(Data records)

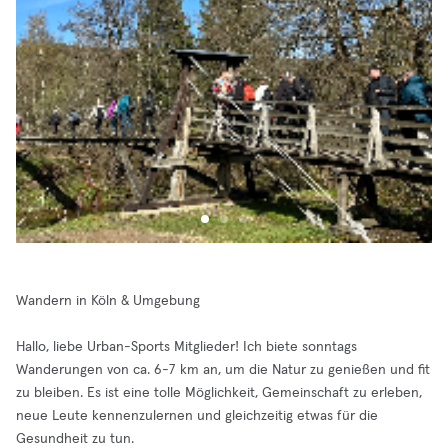
Wandern in Köln & Umgebung
Hallo, liebe Urban-Sports Mitglieder! Ich biete sonntags
Wanderungen von ca. 6-7 km an, um die Natur zu genießen und fit
zu bleiben. Es ist eine tolle Möglichkeit, Gemeinschaft zu erleben,
neue Leute kennenzulernen und gleichzeitig etwas für die
Gesundheit zu tun.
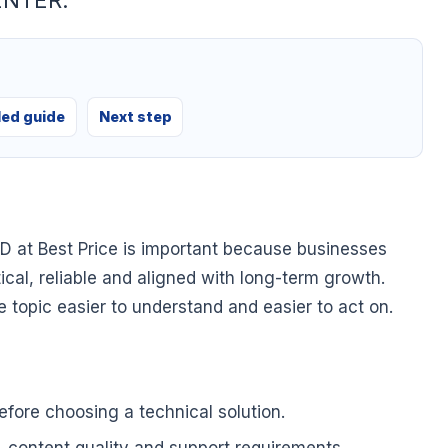
ENTER.
led guide
Next step
D at Best Price is important because businesses
tical, reliable and aligned with long-term growth.
he topic easier to understand and easier to act on.
fore choosing a technical solution.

(End Data records)

• [Exercise]:
A faithful, picture-free copy of the material is what this task asks for.

• [Problem solution]:
Wandern in Köln & Umgebung
Hallo, liebe Urban-Sports Mitglieder! Ich biete sonntags
Wanderungen von ca. 6-7 km an, um die Natur zu genießen und fit
zu bleiben. Es ist eine tolle Möglichkeit, Gemeinschaft zu erleben,
neue Leute kennenzulernen und gleichzeitig etwas für die
Gesundheit zu tun.
ENTER.
led guide
Next step
D at Best Price is important because businesses
tical, reliable and aligned with long-term growth.
he topic easier to understand and easier to act on.
fore choosing a technical solution.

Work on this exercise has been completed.